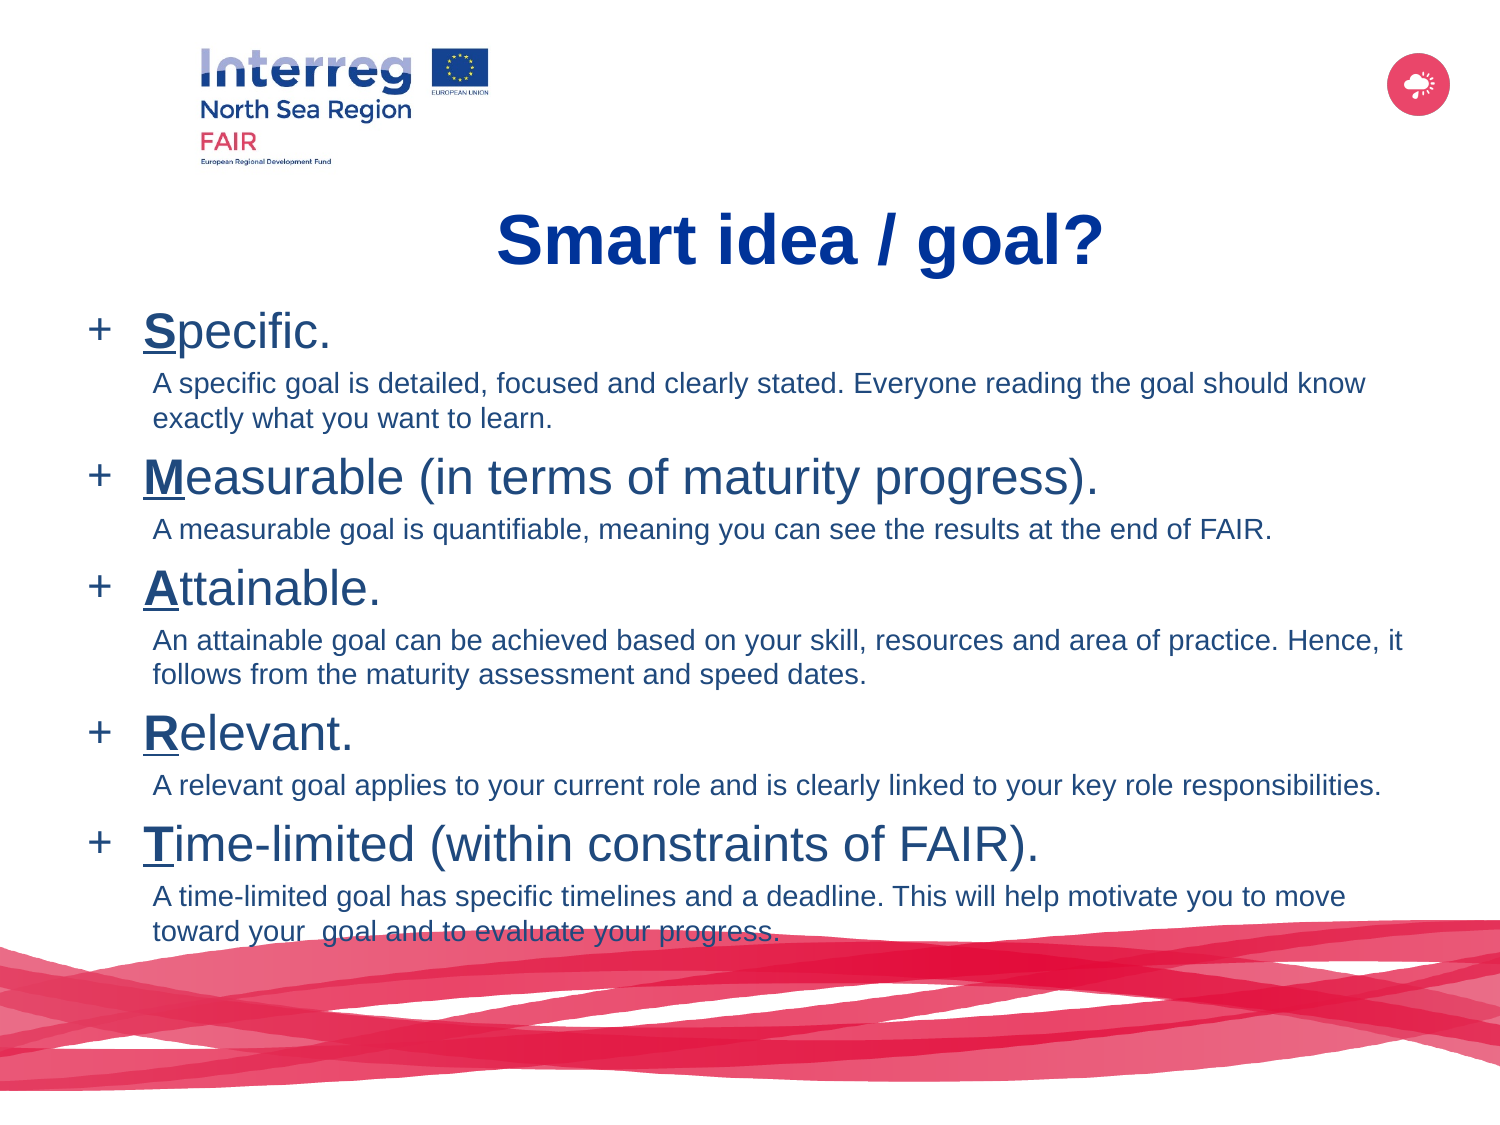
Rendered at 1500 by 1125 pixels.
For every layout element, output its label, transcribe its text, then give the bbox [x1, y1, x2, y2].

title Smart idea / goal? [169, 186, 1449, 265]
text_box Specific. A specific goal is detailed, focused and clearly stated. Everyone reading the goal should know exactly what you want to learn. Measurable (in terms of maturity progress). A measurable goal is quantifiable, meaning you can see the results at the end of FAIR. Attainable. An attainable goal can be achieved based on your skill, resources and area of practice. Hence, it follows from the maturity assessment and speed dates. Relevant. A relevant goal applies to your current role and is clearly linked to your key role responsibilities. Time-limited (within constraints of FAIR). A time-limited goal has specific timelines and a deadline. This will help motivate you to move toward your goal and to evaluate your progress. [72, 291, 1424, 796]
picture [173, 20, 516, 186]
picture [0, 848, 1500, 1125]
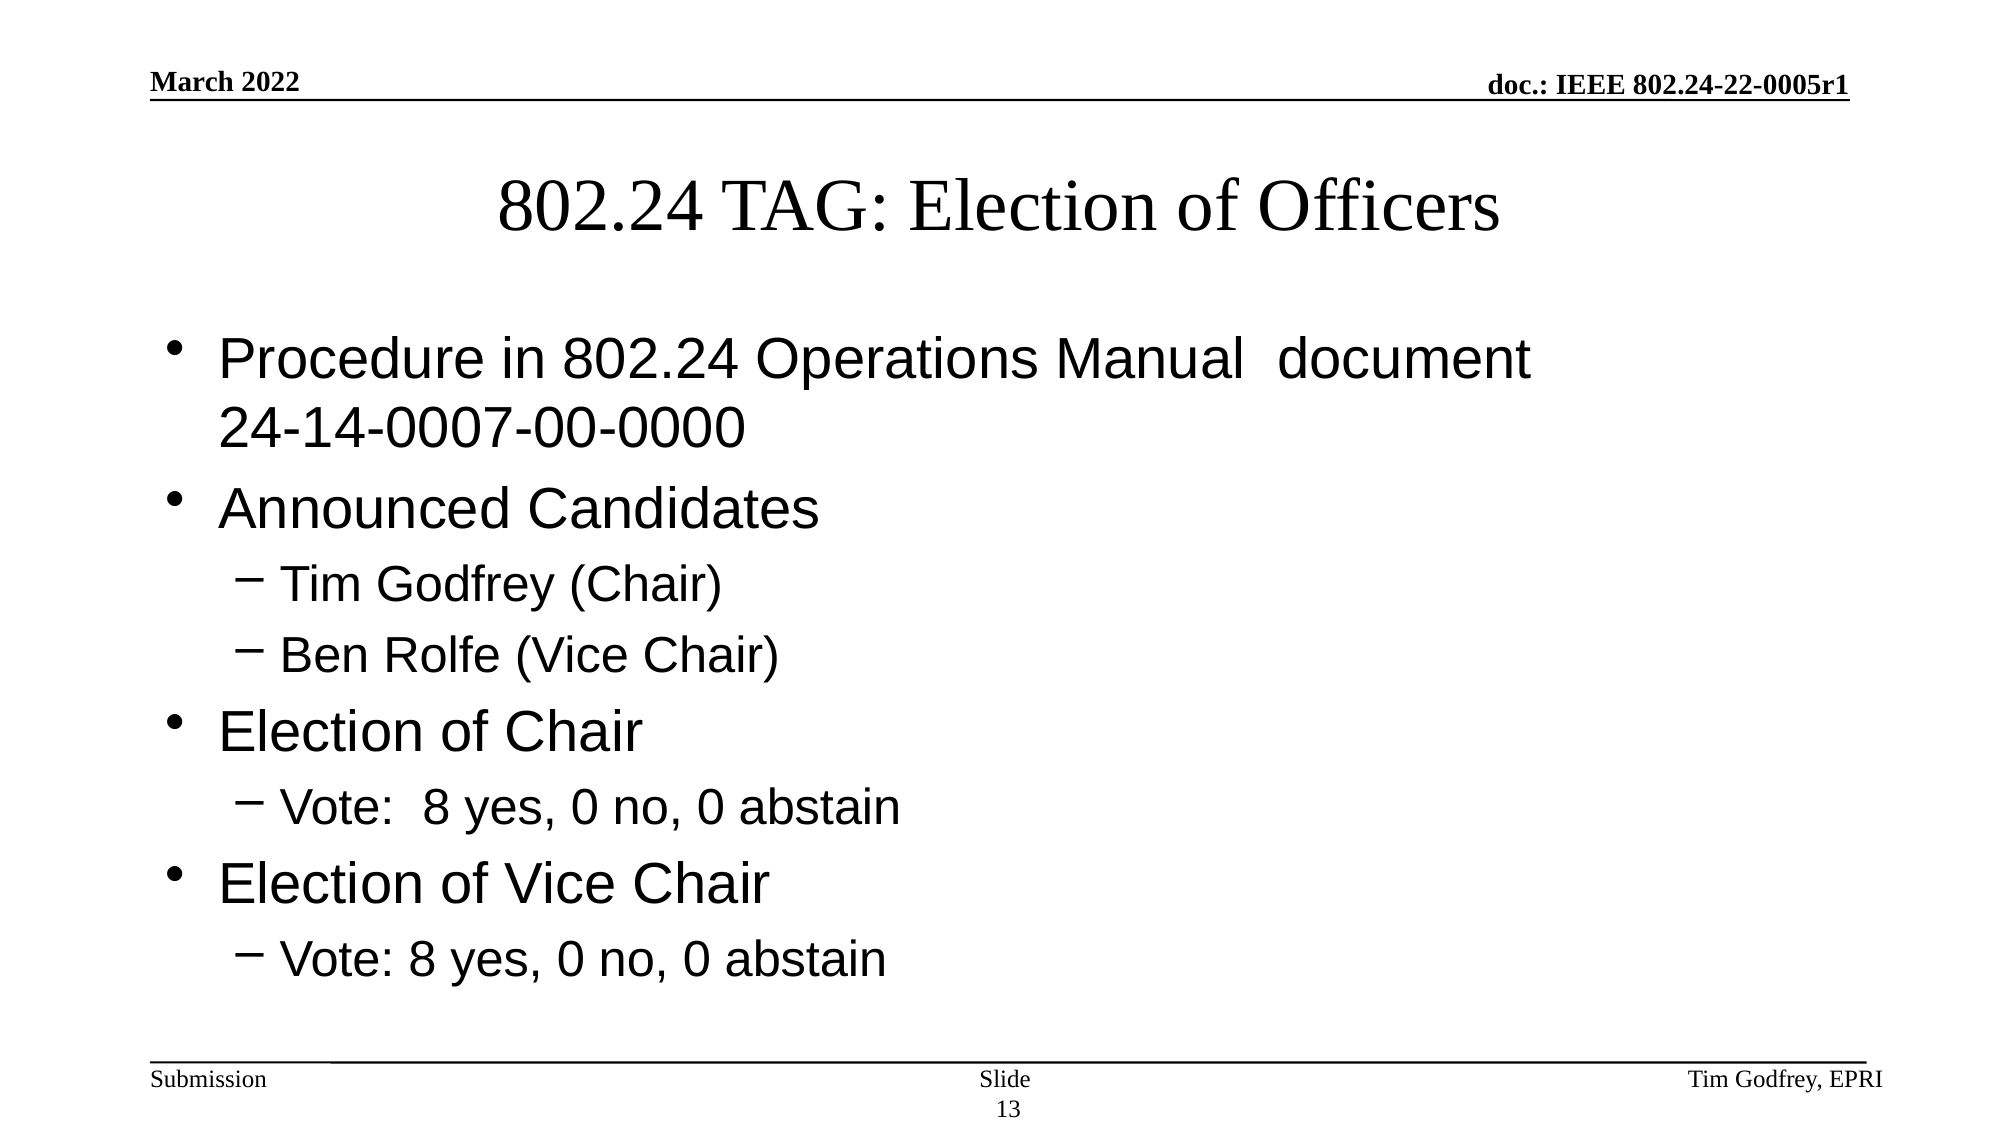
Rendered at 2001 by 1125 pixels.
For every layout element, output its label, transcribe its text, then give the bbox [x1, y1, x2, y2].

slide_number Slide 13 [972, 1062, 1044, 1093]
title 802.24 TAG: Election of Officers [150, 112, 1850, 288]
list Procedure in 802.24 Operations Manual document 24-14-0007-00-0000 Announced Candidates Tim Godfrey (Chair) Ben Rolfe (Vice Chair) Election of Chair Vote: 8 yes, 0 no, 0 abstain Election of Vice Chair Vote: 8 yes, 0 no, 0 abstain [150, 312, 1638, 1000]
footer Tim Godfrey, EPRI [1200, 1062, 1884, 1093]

* * *

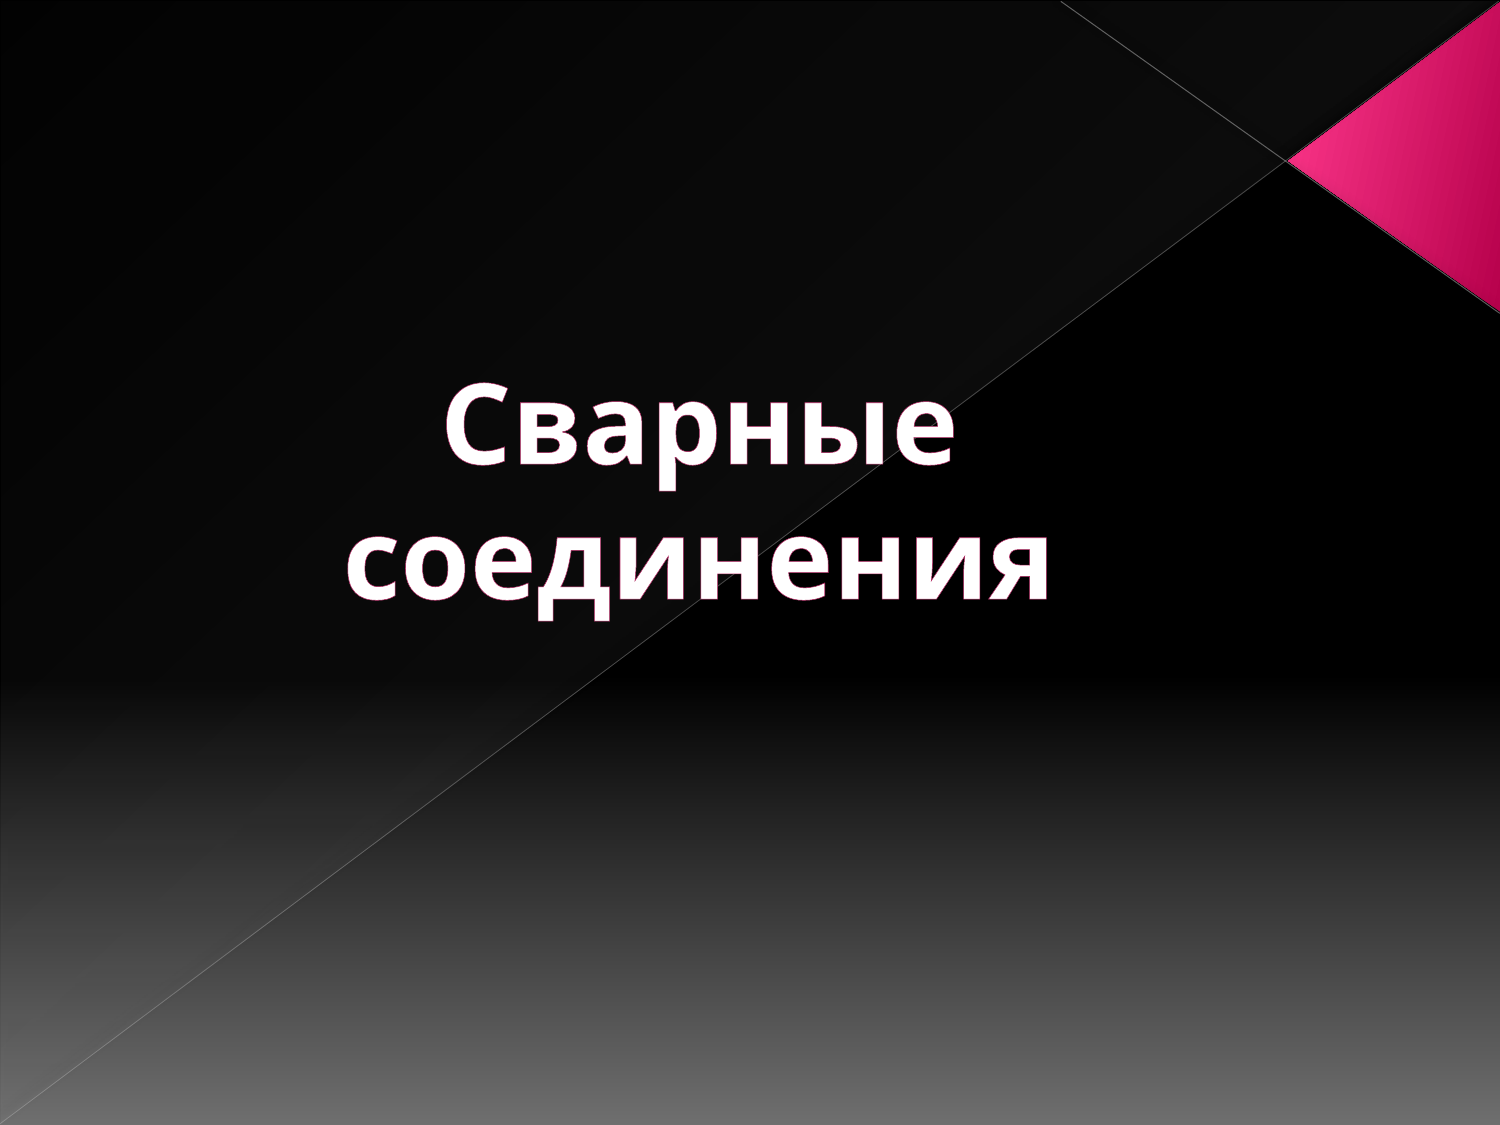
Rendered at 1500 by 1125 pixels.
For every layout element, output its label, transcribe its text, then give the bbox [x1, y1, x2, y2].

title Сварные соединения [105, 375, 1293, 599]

---

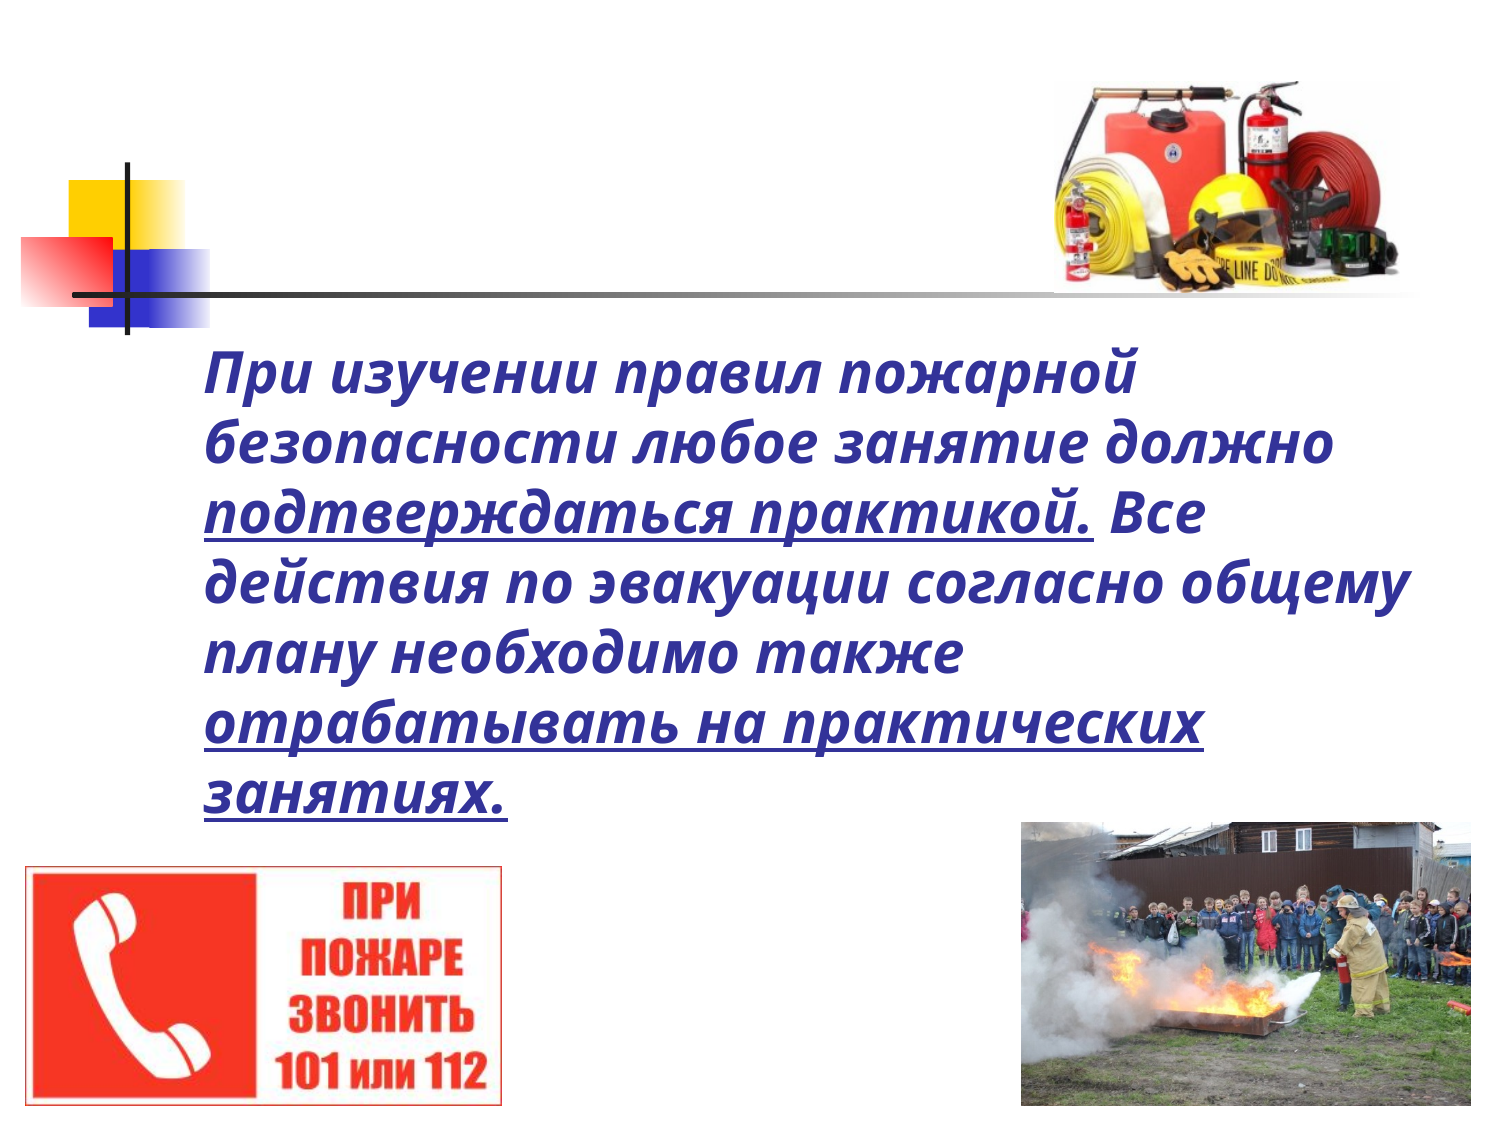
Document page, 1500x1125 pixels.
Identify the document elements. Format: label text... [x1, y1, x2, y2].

**Problem to work on**
Go through the entries above and pull out each line with "pixels" in it.

**Response to this task**
Rendered at 1500 by 1125 pixels.
Rendered at 2001 by 1125 pixels.
Rendered at 1500 by 1125 pixels.
Document page, 1500x1125 pixels.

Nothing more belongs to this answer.